Purtroppo avevo un treno da prendere e, anche se restavano ancora tantissime cose da dire e da ascoltare, ho dovuto salutarla. Prima di partire però volevo comprare un libro. Ma non avevo tempo di girare per sceglierne uno, così le ho chiesto di darmi un consiglio.
Lei mi ha consigliato “Il bar delle grandi speranze” di JR Moehringer. Mi fidavo di lei e mi fidavo dell’autore, quindi ho seguito il suo consiglio senza esitare. Arrivata a casa, però, l’ho riposto nella mia libreria e dimenticato.
Tre anni dopo, i ragazzi erano in vacanza. Fin da quando erano piccoli ho instaurato una consuetudine: siccome al pomeriggio non dormivano, cercavo di creare un momento di calma dopo pranzo leggendo per loro ad alta voce. Quando hanno imparato a leggere la “tradizione” è rimasta. Gloria e Chiara avevano scelto un libro da leggere, mentre Leo non trovava nulla che lo ispirasse, così gli ho proposto un libro che non vedevo l’ora di fargli leggere: “Open”.
Reduce da una full immersion in manuali di’ipnosi e analisi transazionale, avevo voglia anche io di tuffarmi in un romanzo, così ho ripescato quello di Moehringer, che mi ha rapita all’istante. Sono stata letteralmente “aspirata” nel suo mondo, nella sua casa, nella sua vita, nel suo bar.

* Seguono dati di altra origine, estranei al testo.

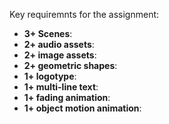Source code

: Key requiremnts for the assignment:
- **3+ Scenes**:
- **2+ audio assets**:
- **2+ image assets**:
- **2+ geometric shapes**:
- **1+ logotype**:
- **1+ multi-line text**:
- **1+ fading animation**:
- **1+ object motion animation**:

Se non avevo osato leggerlo prima – forse – era anche perché avevo paura di esserne delusa. Immaginavo che lo stile fosse lo stesso di “Open” ma la storia non poteva che essere meno interessante. Ebbene, sbagliavo. Sbagliavo di grosso, ma sono felice di essermi ingannata perché se lo avessi letto subito non starei vivendo questo piacere adesso.
«Ogni libro è un miracolo. Ogni libro rappresenta un momento in cui una persona in silenzio – e quel silenzio è parte del miracolo, ricorda – cerca di raccontare a tutti noi una storia».
È uno di quei rari libri da cui non riesco a staccarmi e che però non ho assolutamente voglia di finire, perché so che mi mancherà da morire. Uno di quei libri che terrò da parte per farlo leggere ai miei figli. Ieri mattina ho scritto a Daniela per chiederle se avesse letto qualcos’altro di Moehringer. Avevo bisogno di sapere con cosa colmare l’inevitabile nostalgia che mi assalirà quando l’avrò terminato.
Nel frattempo ho cercato l’indirizzo del Publicans, il bar di cui l’autore parla nel libro, e l’ho inserito nelle tappe del viaggio a New York che [SPOILER!!!] farò tra poche settimane.